▶ Provided passage

A supported plugin must be useful to sites other than the site that developed it. It also must run at other sites without modification.
Plugin names begin with one of four verbs:
insert if the plugin inserts only
delete if the plugin deletes only
update if the plugin updates only
load if the plugin does any two or more of insert, delete or update
Plugin names are concise
for example, a plugin named InsertNewSequences is not concise because Insert and New are redundant
Plugin names are precise
for example, a plugin named InsertData is way too general. The name should reflect the type of data inserted
if a Plugin expects exactly one file type, that file type should be in the name. For example, InsertFastaSequences.
Plugin names are accurate
for example, a plugin named InsertExternalSequences is inaccurate if it can also insert internally generated sequences. A better name would be InsertSequences.
Plugins never directly use (hard-code) GUS primary keys, either in the body of the code or for command line argument values. Instead they use semantically meaningful alternate keys. The reason that plugins cannot use primary keys in their code is that doing so makes the plugin site specific, not portable. The reason they cannot use primary keys as values in their command line arguments is that plugins are often incorporated as steps in a pipeline (using the GUS Pipeline API described elsewhere). The pipelines should be semantically transparent so that people both on site and externally who look at the pipeline will understand it.
Some sites augment GUS with their own application specific tables. These are not permitted in supported plugins.

▶ Given information

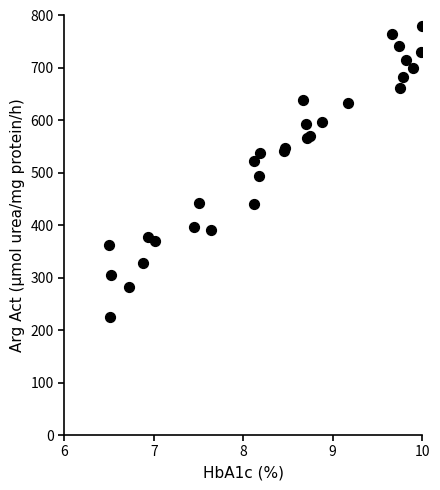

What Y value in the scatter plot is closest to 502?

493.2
--
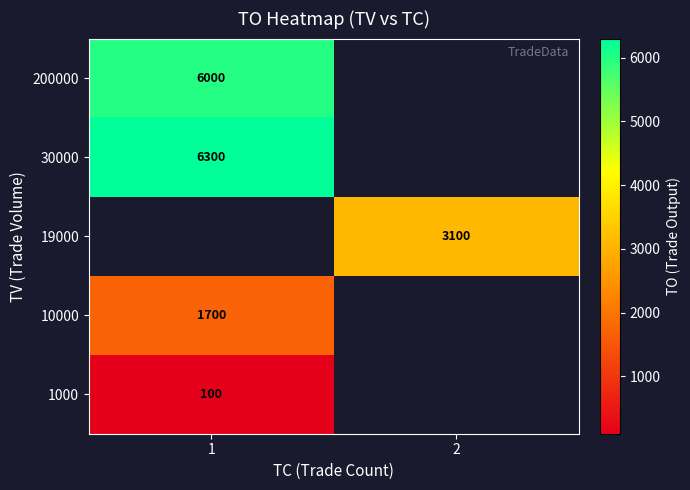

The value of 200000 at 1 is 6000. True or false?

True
==
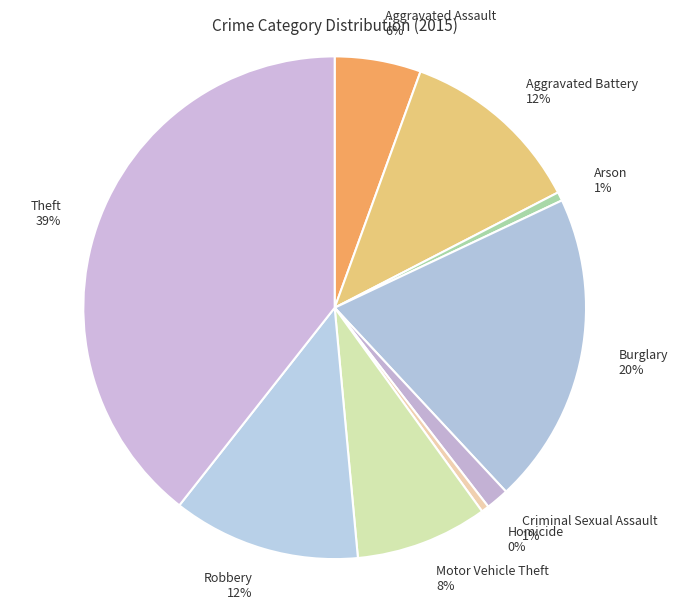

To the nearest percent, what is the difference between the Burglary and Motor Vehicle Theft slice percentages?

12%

▶ Activity
According to the plugin guidelines, what verb should begin the name of a plugin that does two or more of insert, delete or update? The listing has nothing to do with the plugin guidelines.

▶ Answer to the exercise
Load